Toen hij uiteindelijk zijn carrière als kunstschilder begon ging hij zijn eigen stijl zoeken. “Omdat ik geen kunstacademie had gehad dacht ik dat ik me moest bekwamen in het echte ambacht. De oude meesters waren mijn voorbeelden en die heb ik daarvoor gekozen. Dat zijn de uitvinders van de schilderkunst. Daar ben ik me heel erg in gaan verdiepen, in technieken en noem maar op.” Wijzend naar de eerder genoemde stillevens rond zijn werkplek, vertelt hij. “Dat is wel echt met een knipoog naar mijn vader. Ik voel me natuurlijk schatplichtig aan mijn vader, want van hem heb ik het geleerd. Mijn vader was meer een impressionist. Hij werkte veel met paletmes en de dynamiek die dat heeft vind ik zo mooi passen bij bijvoorbeeld de stadstaferelen. Ik vind beide, het penseelwerk en het werken met paletmes, heerlijk om te doen.” Hij meent dan ook als hij het oude ambacht niet zou beheersen hij zijn andere werk niet kon doen. “Dat is de basis. Ik weet daar wat ik weg kan laten en juist kan overdrijven, kan aanzetten. Het is een andere taal, maar nog steeds een taal. Je moet er consistent in blijven.” Typerend is ook dat hij het ambachtelijke werk zittend en het meer vrije werk staand maakt, “Mijn dynamiek is ook anders. Ik voel me dan nog steeds dezelfde persoon, maar het doet een heel ander beroep op me.” Hij denkt dan ook dat hij bij het grote portret van Johan Cruijff kilometers heeft gelopen om de vorderingen op afstand te kunnen beoordelen. Over dit schilderij vertelt hij, “Ik wilde een eerbewijs doen met dit schilderij, maar dan wel zo dat als je er naar kijkt het niet alleen maar Johan Cruijff in persoon is, maar ook de kunstenaar. Johan Cruijff was niet voor één gat te vangen, die was grillig en onnavolgbaar. Dat wilde ik er in brengen, plus dat het prettig moest zijn voor de mensen, de familie om naar dat schilderij te kijken. Het moest zo worden alsof de verf op de goede plek geregend is. Alsof er een dimensie voor zit, een soort vitrageachtig iets. Ik ben ook heel blij dat de familie Cruijff het zo mooi vindt.” Een giclée van het portret heeft dan ook als bestemming het huis van de familie in Barcelona en is inmiddels door hem persoonlijk afgeleverd.

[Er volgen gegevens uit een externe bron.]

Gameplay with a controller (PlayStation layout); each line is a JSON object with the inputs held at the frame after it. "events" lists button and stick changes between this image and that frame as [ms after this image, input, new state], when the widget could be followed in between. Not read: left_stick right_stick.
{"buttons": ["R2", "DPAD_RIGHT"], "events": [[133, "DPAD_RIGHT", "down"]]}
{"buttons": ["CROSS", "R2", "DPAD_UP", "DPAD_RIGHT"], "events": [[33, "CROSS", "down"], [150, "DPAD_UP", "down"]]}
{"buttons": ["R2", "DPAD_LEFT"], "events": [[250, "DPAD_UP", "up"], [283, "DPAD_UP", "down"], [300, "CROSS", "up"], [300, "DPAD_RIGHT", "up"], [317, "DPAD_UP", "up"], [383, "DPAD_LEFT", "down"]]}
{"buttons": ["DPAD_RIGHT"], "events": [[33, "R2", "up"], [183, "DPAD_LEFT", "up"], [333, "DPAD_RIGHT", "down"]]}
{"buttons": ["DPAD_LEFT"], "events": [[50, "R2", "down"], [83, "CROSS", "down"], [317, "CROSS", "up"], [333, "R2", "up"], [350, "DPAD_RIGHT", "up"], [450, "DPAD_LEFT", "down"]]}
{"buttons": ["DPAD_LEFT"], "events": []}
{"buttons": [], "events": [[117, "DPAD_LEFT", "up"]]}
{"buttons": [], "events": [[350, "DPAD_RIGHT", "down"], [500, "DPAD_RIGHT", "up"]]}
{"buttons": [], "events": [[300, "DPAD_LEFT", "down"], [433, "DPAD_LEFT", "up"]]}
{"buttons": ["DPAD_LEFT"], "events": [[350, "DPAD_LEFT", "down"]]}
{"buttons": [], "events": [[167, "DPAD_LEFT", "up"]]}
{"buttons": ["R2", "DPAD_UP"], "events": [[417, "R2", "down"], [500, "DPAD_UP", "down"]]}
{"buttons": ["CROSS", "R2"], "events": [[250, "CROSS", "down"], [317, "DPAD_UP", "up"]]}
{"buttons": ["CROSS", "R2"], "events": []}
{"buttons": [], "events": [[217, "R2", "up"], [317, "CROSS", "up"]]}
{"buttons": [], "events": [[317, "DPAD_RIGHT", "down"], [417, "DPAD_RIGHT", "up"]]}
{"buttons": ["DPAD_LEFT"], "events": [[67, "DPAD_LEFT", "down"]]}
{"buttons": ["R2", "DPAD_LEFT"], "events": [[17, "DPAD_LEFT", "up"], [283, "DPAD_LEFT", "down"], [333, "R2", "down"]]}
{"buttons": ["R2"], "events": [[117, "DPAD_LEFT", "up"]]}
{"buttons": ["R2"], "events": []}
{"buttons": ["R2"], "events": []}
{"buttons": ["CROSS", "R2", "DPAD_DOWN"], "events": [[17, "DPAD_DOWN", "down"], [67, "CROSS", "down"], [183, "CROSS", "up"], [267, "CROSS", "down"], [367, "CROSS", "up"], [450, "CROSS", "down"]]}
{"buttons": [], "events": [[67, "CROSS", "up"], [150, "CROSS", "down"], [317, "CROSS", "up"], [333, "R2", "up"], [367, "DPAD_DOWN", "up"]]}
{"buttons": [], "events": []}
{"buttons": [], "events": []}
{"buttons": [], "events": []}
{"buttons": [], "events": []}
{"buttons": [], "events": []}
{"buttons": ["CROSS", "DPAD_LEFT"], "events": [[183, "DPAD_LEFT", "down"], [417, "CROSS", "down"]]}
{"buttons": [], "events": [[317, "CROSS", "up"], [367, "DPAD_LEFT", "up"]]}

Waarom kunst kopen, wat voegt het toe aan je leven? “Als mensen een schilderij kopen, geven ze zichzelf een cadeau voor de rest van hun leven. Want dat schilderij gaat mee waarheen je ook gaat, die gaat nooit meer weg. Als ik nu in het ouderlijk huis kom en ik zie de werken van mijn vader hangen, die vormen eigenlijk het decor van mijn jeugd. Ik heb daar liefdesverdriet onder het grote schilderij gehad en vreugdevolle dingen, maar altijd waren die schilderijen daar. En als ik nu bij mijn moeder thuis ben dan voel ik dat altijd aan die schilderijen. Die schilderijen hebben voor mij een meerwaarde, niet alleen als decoratie, maar ook aan wie je bent en waar je vandaan komt. Het worden een soort tijdcapsules, iedereen weet nog wanneer en waar ze het schilderij hebben gekocht. Het leven gaat maar door en die schilderijen waren daar, altijd. Daarom zijn sommige schilderijen ook tijdloos of passen ze altijd weer in een interieur of doen de mensen er iets aan door de lijst te veranderen. Maar dat stuk blijft altijd in hun familie.”